Sachverhalt der Entscheidung:
In dem entschiedenen Fall hatte die Klägerin als Subunternehmerin für die beklagte Vor-GmbH Bauarbeiten durchgeführt, die zu einem großen Teil nicht bezahlt wurden. Nachdem über das Vermögen der beklagten Vor-GmbH das Konkursverfahren eröffnet worden war, nahm die Klägerin die Gesellschafter der Beklagten unmittelbar in Anspruch. Diese hatten ursprünglich vorgehabt, die Beklagte durch eine Sachgründung zu errichten. Über die Bewertung der zu erbringenden Sacheinlagen konnten sie sich im Folgenden allerdings nicht einigen. Obwohl kein Eintragungsantrag mehr gestellt wurde, setzten die Gesellschafter den werbenden Geschäftsbetrieb der Gesellschaft auch nach dem Scheitern der Gründung fort.
Die Entscheidung des BGH:
Der BGH hat in seiner Entscheidung das der Klage stattgebende erstinstanzliche Urteil wiederhergestellt und einer Inanspruchnahme der Gründergesellschafter zugestimmt. Mit dem Urteil ist eine noch offene Frage im Haftungssystem der Vor-GmbH beantwortet worden.
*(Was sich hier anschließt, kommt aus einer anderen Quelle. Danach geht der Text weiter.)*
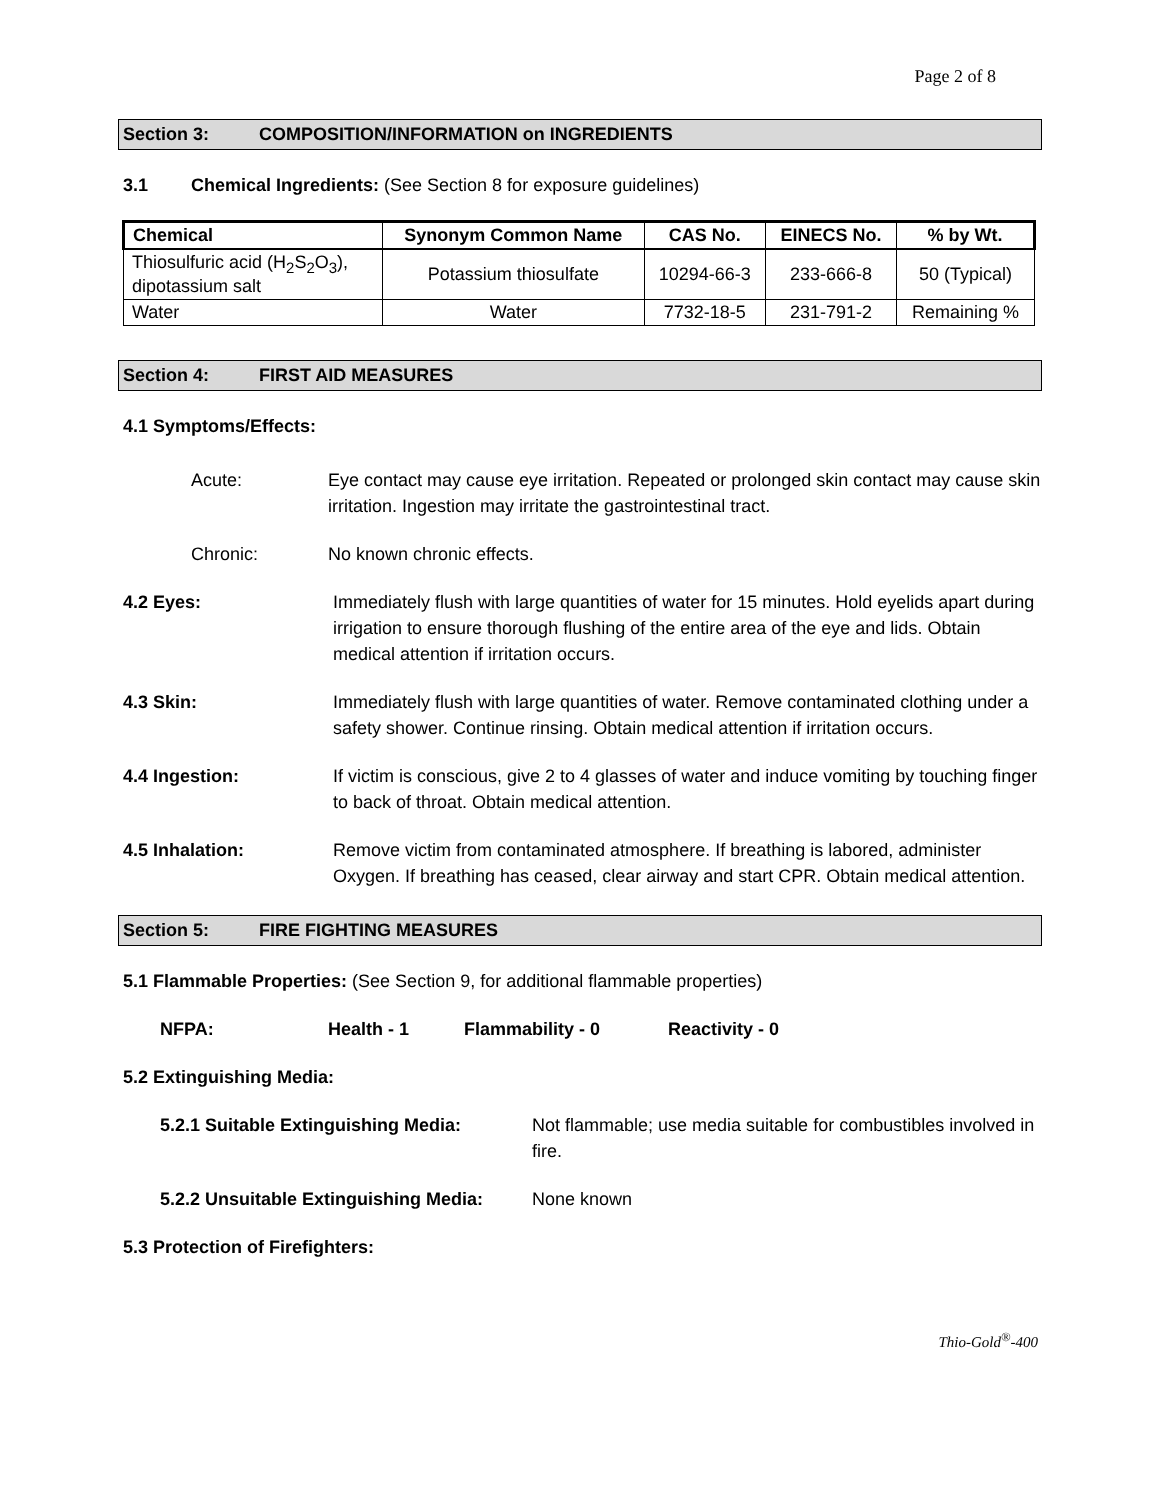Page 2 of 8
Section 3: COMPOSITION/INFORMATION on INGREDIENTS
3.1 Chemical Ingredients: (See Section 8 for exposure guidelines)
| Chemical | Synonym Common Name | CAS No. | EINECS No. | % by Wt. |
| --- | --- | --- | --- | --- |
| Thiosulfuric acid (H<sub>2</sub>S<sub>2</sub>O<sub>3</sub>), dipotassium salt | Potassium thiosulfate | 10294-66-3 | 233-666-8 | 50 (Typical) |
| Water | Water | 7732-18-5 | 231-791-2 | Remaining % |
Section 4: FIRST AID MEASURES
4.1 Symptoms/Effects:
Acute: Eye contact may cause eye irritation. Repeated or prolonged skin contact may cause skin irritation. Ingestion may irritate the gastrointestinal tract.
Chronic: No known chronic effects.
4.2 Eyes: Immediately flush with large quantities of water for 15 minutes. Hold eyelids apart during irrigation to ensure thorough flushing of the entire area of the eye and lids. Obtain medical attention if irritation occurs.
4.3 Skin: Immediately flush with large quantities of water. Remove contaminated clothing under a safety shower. Continue rinsing. Obtain medical attention if irritation occurs.
4.4 Ingestion: If victim is conscious, give 2 to 4 glasses of water and induce vomiting by touching finger to back of throat. Obtain medical attention.
4.5 Inhalation: Remove victim from contaminated atmosphere. If breathing is labored, administer Oxygen. If breathing has ceased, clear airway and start CPR. Obtain medical attention.
Section 5: FIRE FIGHTING MEASURES
5.1 Flammable Properties: (See Section 9, for additional flammable properties)
NFPA: Health - 1 Flammability - 0 Reactivity - 0
5.2 Extinguishing Media:
5.2.1 Suitable Extinguishing Media: Not flammable; use media suitable for combustibles involved in fire.
5.2.2 Unsuitable Extinguishing Media: None known
5.3 Protection of Firefighters:
Thio-Gold<sup>®</sup>-400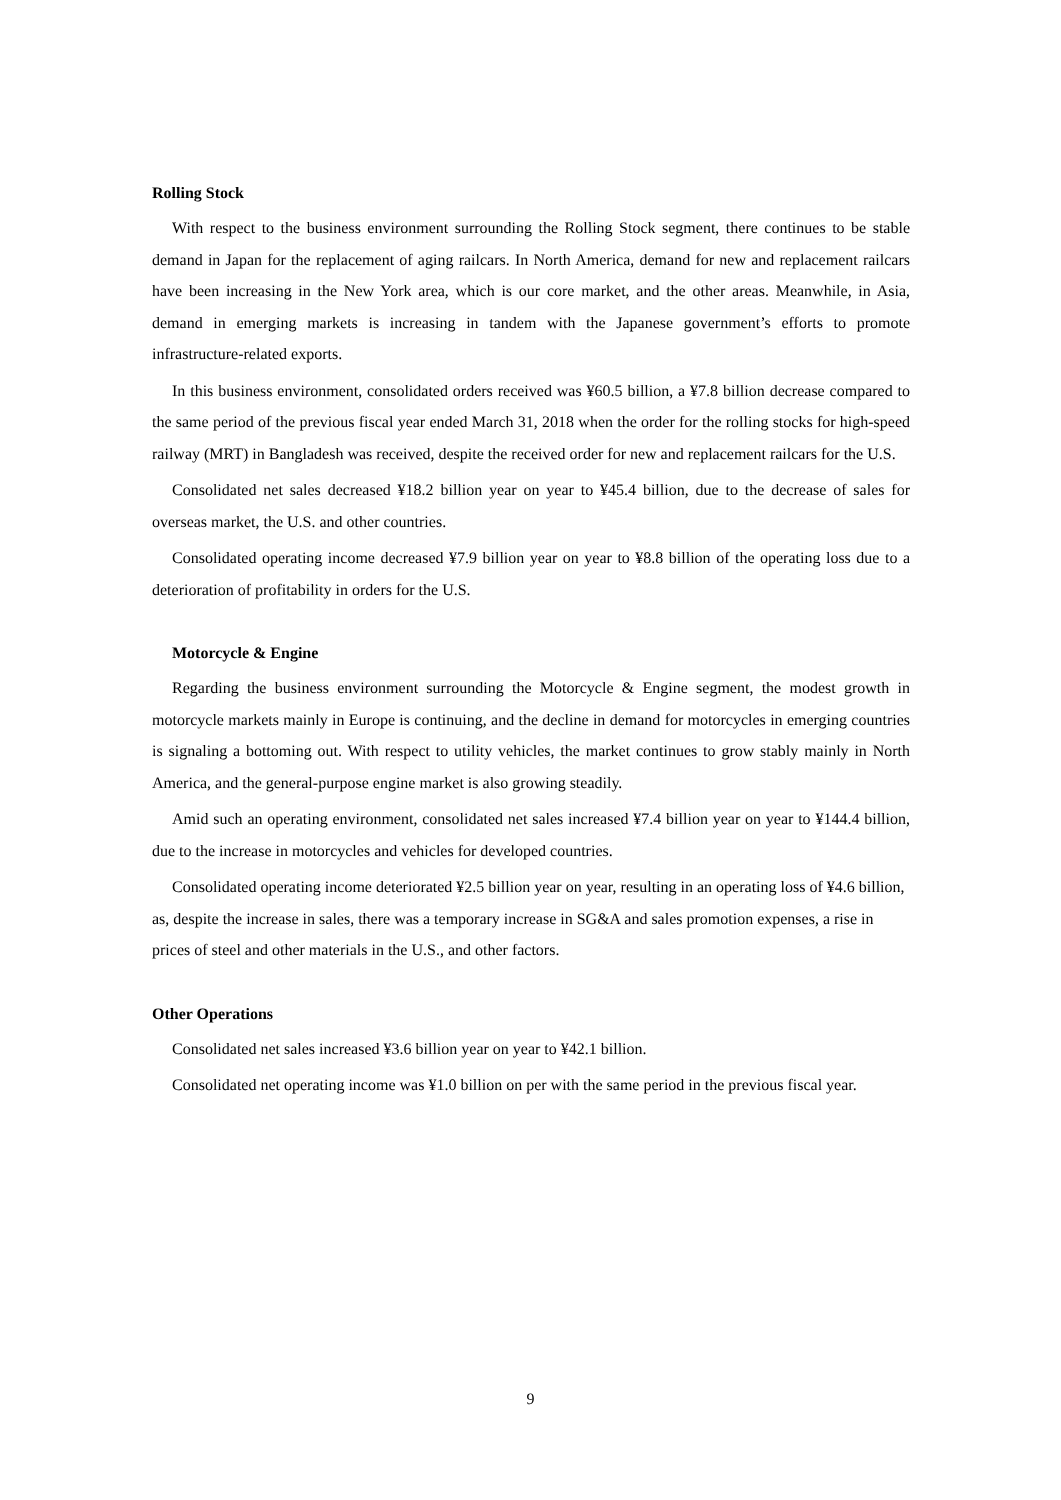Rolling Stock
With respect to the business environment surrounding the Rolling Stock segment, there continues to be stable demand in Japan for the replacement of aging railcars. In North America, demand for new and replacement railcars have been increasing in the New York area, which is our core market, and the other areas. Meanwhile, in Asia, demand in emerging markets is increasing in tandem with the Japanese government’s efforts to promote infrastructure-related exports.
In this business environment, consolidated orders received was ¥60.5 billion, a ¥7.8 billion decrease compared to the same period of the previous fiscal year ended March 31, 2018 when the order for the rolling stocks for high-speed railway (MRT) in Bangladesh was received, despite the received order for new and replacement railcars for the U.S.
Consolidated net sales decreased ¥18.2 billion year on year to ¥45.4 billion, due to the decrease of sales for overseas market, the U.S. and other countries.
Consolidated operating income decreased ¥7.9 billion year on year to ¥8.8 billion of the operating loss due to a deterioration of profitability in orders for the U.S.
Motorcycle & Engine
Regarding the business environment surrounding the Motorcycle & Engine segment, the modest growth in motorcycle markets mainly in Europe is continuing, and the decline in demand for motorcycles in emerging countries is signaling a bottoming out. With respect to utility vehicles, the market continues to grow stably mainly in North America, and the general-purpose engine market is also growing steadily.
Amid such an operating environment, consolidated net sales increased ¥7.4 billion year on year to ¥144.4 billion, due to the increase in motorcycles and vehicles for developed countries.
Consolidated operating income deteriorated ¥2.5 billion year on year, resulting in an operating loss of ¥4.6 billion, as, despite the increase in sales, there was a temporary increase in SG&A and sales promotion expenses, a rise in prices of steel and other materials in the U.S., and other factors.
Other Operations
Consolidated net sales increased ¥3.6 billion year on year to ¥42.1 billion.
Consolidated net operating income was ¥1.0 billion on per with the same period in the previous fiscal year.
9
Nach Ansicht des BGH können sich die Gesellschafter einer Vor-GmbH, die den Geschäftsbetrieb nach Scheitern der Gründung fortführen, nicht auf das vom GmbH-Recht geprägte System der Verlustdeckungs- und Unterbilanzhaftung berufen, nach dem sie grundsätzlich unbeschränkt, dafür aber anteilig entsprechend ihrer Beteiligung und nur im Innenverhältnis gegenüber der Gesellschaft haften. Würde ihnen ein Rückgriff auf dieses Haftungssystem erlaubt sein, so entstünde ein neuer Gesellschaftstypus, da die Gründung einer GmbH zwar nicht mehr gewollt sei, die Haftung der Gesellschafter sich allerdings auf eine anteilige Binnenhaftung beschränke. Der Fall einer Fortführung der Geschäftstätigkeit trotz Scheiterns der Gründung sei vielmehr mit der Konstellation vergleichbar, in der die Beteiligten von Anfang an nicht die Absicht hatten, eine GmbH eintragen zu lassen; für diesen Fall wende die Rechtsprechung seit langem personengesellschaftsrechtliche Grundsätze an.
Nach Aufgabe der Eintragungsabsicht sei eine Haftungsprivilegierung nicht mehr gerechtfertigt, die darin ihren Grund finde, dass die Gläubiger einer Vor-GmbH erwarten würden, nach der Eintragung der GmbH nur deren Vermögen als Haftungsmasse vorzufinden. Werde die Eintragung von den Gesellschaftern gar nicht mehr weiter verfolgt, so entfalle dieses Privileg mit der Folge einer persönlichen und gesamtschuldnerischen Gesellschafterhaftung.
Das Urteil des BGH vom 04.11.2002 schließt eine Lücke in dem von der Rechtsprechung entwickelten System der Haftung bei der Vor-GmbH und schafft Rechtssicherheit. Gesellschafter einer Vor-GmbH werden danach zur Vermeidung einer persönlichen Außenhaftung sorgfältig darauf zu achten haben, dass die Gesellschaft nach Aufgabe der Eintragungsabsicht keine werbende Geschäftstätigkeit mehr entfaltet. Die sich aus dem Urteil ergebende praktische Schwierigkeit besteht darin, den für die Feststellung einer persönlichen und gesamtschuldnerischen Haftung maßgeblichen Zeitpunkt des Scheiterns der Gründung exakt festzustellen. Stellen die Gesellschafter die werbende Geschäftstätigkeit mit diesem Zeitpunkt ein, bleibt es bei einer anteiligen Binnenhaftung, führen sie sie fort, gilt eine gesamtschuldnerische, unbeschränkte Außenhaftung.